**Data supplied**
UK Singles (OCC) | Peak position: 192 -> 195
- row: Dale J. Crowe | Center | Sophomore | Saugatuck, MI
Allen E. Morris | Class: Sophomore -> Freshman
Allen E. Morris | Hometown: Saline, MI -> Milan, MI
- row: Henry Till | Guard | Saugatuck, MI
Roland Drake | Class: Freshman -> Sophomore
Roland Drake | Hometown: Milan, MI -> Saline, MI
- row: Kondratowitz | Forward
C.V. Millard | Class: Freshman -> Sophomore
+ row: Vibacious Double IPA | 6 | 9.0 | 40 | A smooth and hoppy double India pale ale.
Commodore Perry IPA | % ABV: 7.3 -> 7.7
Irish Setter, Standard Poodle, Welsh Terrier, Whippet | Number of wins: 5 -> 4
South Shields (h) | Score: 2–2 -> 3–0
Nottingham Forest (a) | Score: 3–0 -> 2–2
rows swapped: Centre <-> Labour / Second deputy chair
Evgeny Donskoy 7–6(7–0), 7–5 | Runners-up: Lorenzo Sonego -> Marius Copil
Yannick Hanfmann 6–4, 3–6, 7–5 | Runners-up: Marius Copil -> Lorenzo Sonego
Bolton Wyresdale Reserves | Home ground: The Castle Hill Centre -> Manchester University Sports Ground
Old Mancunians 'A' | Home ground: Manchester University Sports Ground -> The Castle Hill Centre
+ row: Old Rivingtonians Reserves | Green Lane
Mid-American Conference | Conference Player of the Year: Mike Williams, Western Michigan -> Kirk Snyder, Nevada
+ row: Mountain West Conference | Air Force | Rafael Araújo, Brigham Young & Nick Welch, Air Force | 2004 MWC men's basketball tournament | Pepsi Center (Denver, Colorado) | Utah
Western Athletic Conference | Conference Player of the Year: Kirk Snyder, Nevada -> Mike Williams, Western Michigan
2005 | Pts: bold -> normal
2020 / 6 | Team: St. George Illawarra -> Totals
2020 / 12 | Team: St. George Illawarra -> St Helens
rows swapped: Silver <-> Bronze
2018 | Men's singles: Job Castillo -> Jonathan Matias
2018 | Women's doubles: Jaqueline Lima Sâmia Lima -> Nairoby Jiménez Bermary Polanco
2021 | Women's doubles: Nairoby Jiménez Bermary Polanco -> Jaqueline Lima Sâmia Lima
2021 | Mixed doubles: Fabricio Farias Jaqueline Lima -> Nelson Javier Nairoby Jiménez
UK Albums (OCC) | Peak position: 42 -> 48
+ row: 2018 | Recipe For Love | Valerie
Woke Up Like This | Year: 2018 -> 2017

**What needs to be done**
Copy out all of the lines above, character for character.

**The output**
UK Singles (OCC) | Peak position: 192 -> 195
- row: Dale J. Crowe | Center | Sophomore | Saugatuck, MI
Allen E. Morris | Class: Sophomore -> Freshman
Allen E. Morris | Hometown: Saline, MI -> Milan, MI
- row: Henry Till | Guard | Saugatuck, MI
Roland Drake | Class: Freshman -> Sophomore
Roland Drake | Hometown: Milan, MI -> Saline, MI
- row: Kondratowitz | Forward
C.V. Millard | Class: Freshman -> Sophomore
+ row: Vibacious Double IPA | 6 | 9.0 | 40 | A smooth and hoppy double India pale ale.
Commodore Perry IPA | % ABV: 7.3 -> 7.7
Irish Setter, Standard Poodle, Welsh Terrier, Whippet | Number of wins: 5 -> 4
South Shields (h) | Score: 2–2 -> 3–0
Nottingham Forest (a) | Score: 3–0 -> 2–2
rows swapped: Centre <-> Labour / Second deputy chair
Evgeny Donskoy 7–6(7–0), 7–5 | Runners-up: Lorenzo Sonego -> Marius Copil
Yannick Hanfmann 6–4, 3–6, 7–5 | Runners-up: Marius Copil -> Lorenzo Sonego
Bolton Wyresdale Reserves | Home ground: The Castle Hill Centre -> Manchester University Sports Ground
Old Mancunians 'A' | Home ground: Manchester University Sports Ground -> The Castle Hill Centre
+ row: Old Rivingtonians Reserves | Green Lane
Mid-American Conference | Conference Player of the Year: Mike Williams, Western Michigan -> Kirk Snyder, Nevada
+ row: Mountain West Conference | Air Force | Rafael Araújo, Brigham Young & Nick Welch, Air Force | 2004 MWC men's basketball tournament | Pepsi Center (Denver, Colorado) | Utah
Western Athletic Conference | Conference Player of the Year: Kirk Snyder, Nevada -> Mike Williams, Western Michigan
2005 | Pts: bold -> normal
2020 / 6 | Team: St. George Illawarra -> Totals
2020 / 12 | Team: St. George Illawarra -> St Helens
rows swapped: Silver <-> Bronze
2018 | Men's singles: Job Castillo -> Jonathan Matias
2018 | Women's doubles: Jaqueline Lima Sâmia Lima -> Nairoby Jiménez Bermary Polanco
2021 | Women's doubles: Nairoby Jiménez Bermary Polanco -> Jaqueline Lima Sâmia Lima
2021 | Mixed doubles: Fabricio Farias Jaqueline Lima -> Nelson Javier Nairoby Jiménez
UK Albums (OCC) | Peak position: 42 -> 48
+ row: 2018 | Recipe For Love | Valerie
Woke Up Like This | Year: 2018 -> 2017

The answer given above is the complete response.